If I was convinced of that, my next question would be how we can be that confident that we have 5x-appropriate tools. Part of why I tend toward “robustness to scale” is that it seems difficult to make strong scale-dependent arguments, except at the scales we can empirically investigate (so not very useful for scaling up to 5x human, until the point at which we can safely experiment at that level, at which point we must have solved the safety problem at that level in other ways). But OTOH you’re right that it’s hard to make strong scale-independent arguments, too. So this isn’t as important to the crux.
Right, I agree that it’s a potentially misleading framing, particularly in a context where we’re already discussing stuff like process-level feedback.
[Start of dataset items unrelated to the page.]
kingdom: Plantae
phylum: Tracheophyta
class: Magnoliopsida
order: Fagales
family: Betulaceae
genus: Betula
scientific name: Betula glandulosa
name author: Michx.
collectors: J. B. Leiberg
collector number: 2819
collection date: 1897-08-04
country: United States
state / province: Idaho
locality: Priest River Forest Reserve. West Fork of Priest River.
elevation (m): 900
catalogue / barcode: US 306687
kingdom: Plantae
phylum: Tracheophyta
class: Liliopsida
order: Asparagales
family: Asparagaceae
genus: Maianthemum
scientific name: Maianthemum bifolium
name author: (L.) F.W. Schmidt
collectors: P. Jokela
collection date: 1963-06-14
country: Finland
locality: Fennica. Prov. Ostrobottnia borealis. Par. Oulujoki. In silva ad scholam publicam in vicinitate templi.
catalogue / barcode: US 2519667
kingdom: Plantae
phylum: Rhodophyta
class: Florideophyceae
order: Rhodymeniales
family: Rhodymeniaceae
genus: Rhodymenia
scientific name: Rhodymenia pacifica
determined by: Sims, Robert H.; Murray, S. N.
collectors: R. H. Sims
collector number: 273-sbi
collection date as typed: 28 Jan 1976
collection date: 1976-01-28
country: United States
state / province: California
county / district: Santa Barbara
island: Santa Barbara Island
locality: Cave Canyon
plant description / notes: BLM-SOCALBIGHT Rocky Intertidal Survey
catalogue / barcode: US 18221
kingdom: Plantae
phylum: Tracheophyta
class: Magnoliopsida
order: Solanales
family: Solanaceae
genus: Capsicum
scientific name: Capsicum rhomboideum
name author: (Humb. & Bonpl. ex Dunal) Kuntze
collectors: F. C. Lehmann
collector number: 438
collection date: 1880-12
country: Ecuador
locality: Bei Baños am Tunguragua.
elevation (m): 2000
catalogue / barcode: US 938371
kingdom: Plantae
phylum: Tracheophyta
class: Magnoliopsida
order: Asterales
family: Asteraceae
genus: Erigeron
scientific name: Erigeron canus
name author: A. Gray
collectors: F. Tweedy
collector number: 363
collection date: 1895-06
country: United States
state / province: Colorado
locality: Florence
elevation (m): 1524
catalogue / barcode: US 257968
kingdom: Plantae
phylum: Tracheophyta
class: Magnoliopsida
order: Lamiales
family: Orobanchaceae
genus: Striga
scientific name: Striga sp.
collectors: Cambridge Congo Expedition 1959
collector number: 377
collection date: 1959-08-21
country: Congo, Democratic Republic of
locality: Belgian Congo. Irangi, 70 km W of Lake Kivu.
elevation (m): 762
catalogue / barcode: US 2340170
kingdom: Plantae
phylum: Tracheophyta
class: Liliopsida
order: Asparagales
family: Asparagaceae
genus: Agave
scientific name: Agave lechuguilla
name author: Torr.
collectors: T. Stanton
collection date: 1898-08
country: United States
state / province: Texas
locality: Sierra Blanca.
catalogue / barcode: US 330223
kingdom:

This makes sense, though I probably shouldn’t have used “5x” as my number—it definitely feels intuitively more like your tools could be robust to many orders of magnitude of increased compute / model capacity / data. (Idk how you would think that relates to a scaling factor on intelligence.) I think the key claim / crux here is something like “we can develop techniques that are robust to scaling up compute / capacity / data by N orders, where N doesn’t depend significantly on the current compute / capacity / data”.
Just want to register I agree with your assessment of concerns, and generally reflects my concerns with attempts to bound risk. I generally think evolution is a good example of this: “risk” is bounded within an individual generation because organisms cannot arbitrarily change themselves, but over generations there’s little bounding where things can go other than getting trapped in local maxima.